When it does work, to expose the underlying continuity of flowing processes you never expected, so

you look for provocative results, as if pulling fish out of a river everyone says must be all mud.

There is, of course, a great deal of astrophysics study on the subject.   High energy cosmic background radiation research seems thoroughly summarized in a 2011 Fermilab review(1).   That overview seems not to discuss the dynamics of  gamma ray bursts as individual explosive events, as clearly displayed here.

There’s also no mention of any periodicity of cosmic ray background, clearly seen here as a mostly ~3 millisecond smooth fluctuation, with some places where it’s a ~2 millisecond fluctuation.    A 1997 Yale department of Physics paper(2) addresses the specific subject, using fast Fourier transform analysis (FFT) to look for periodicity in all the BATSE gamma ray burst records, reaching the conclusion that no significant regular fluctuation was present, saying:

Unfortunately, no significant periodicity was uncovered in our search. We searched over a wide range of energies and over various time intervals for 20 of the brightest BATSE bursts for frequencies from 30 to 62500 Hz. Since BATSE is likely to provide the largest collecting area for a substantial length of time, and our bursts were among the brightest, our search is likely to be the best search for millisecond pulsations in GRBs for the foreseeable future.

Our lack of pulsations can be explained by any of several possibilities. 1) First, GRBs might not contain rapidly rotating, highly magnetized neutron stars. 2) Second, an expanding fireball cannot significantly rotate to exhibit periodicities. 3) Third, even a confined burst on a highly magnetized rotating neutron star will show no pulsations if the emission is isotropic. 4) Fourth, the pulsation period might change rapidly compared to the duration of the burst. We cannot distinguish among these explanations.  [#’s added by JLH)

I might offer a 5th possible reason.  Perhaps not having a way to sift out the signal from the noise, for isolating the underlying continuities in the data, would allow the data to be interpreted as lacking continuities and,

5) the local noise in the raw data might affect the statistical results of FFT,

__________

I really would like to have others check my results, particularly as far as the theory behind it goes at first.   The general question is whether this new method of analysis tells us something new and useful or not.    That may be much easier to test than by duplicating my results.

Duplicating my results would take considerable software development work, unfortunately.  The package of LISP routines developed for doing the curve analysis and drawing plots were done using a graphical database too expensive and complex for others to learn, that no longer supports the earlier version lisp routines…  So I basically I basically lost all my programming work on it.

The underlying theory, though, rests on mathematical methods for applying a new extension of the conservation laws as a “general law of continuity”.     It originally came from my following a hunch, and deducing that the conservation laws implied an infinite series of conservation laws, implying strict continuity in all derivative rates of change…!    The original 1995 theorem (see p8-12) establishes the very useful general physics principle, that:

all changing rates of energy use begin and end with continuity

As a limits theorem it says that systems for using energy need to develop and subside by accumulative changes, originating in unobservable beginnings with successive phases of development, without change displaying infinite or absent accelerations.   So change using energy is restricted to some form of “S” curve, a non-linear process of speeding up followed by non-linear process of slowing down.  

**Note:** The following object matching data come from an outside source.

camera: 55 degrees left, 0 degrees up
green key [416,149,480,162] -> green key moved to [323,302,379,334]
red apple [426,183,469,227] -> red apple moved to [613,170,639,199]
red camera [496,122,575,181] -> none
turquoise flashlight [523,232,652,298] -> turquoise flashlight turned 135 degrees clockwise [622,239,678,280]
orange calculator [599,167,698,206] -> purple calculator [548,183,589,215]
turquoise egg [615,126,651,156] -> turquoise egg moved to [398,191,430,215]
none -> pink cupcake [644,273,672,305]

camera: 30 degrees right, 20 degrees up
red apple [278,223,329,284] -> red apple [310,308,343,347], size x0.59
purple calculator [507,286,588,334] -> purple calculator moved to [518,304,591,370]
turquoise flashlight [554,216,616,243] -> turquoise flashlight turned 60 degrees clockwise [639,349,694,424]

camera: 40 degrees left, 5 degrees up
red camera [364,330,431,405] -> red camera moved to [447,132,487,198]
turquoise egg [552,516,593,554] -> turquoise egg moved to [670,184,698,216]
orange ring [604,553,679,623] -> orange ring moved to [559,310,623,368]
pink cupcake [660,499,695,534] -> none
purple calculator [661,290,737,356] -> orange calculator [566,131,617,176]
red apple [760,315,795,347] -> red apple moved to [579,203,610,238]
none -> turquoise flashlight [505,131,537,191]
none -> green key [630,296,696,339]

Of course, that is exactly what we consistently find for energy using processes of all kinds.

The general exception is when we lack the information to observe enough detail of the continuous processes implicitly underlying the information we do have, and so can represent the subjects statistically.    What “derivative reconstruction” is designed to do, then, is to reinforce flowing shapes in time-series data, so the eye can look for the recognizable shapes required for the continuity of natural change.

I think it’ll prove very useful.    I’d love it if someone else would check my math.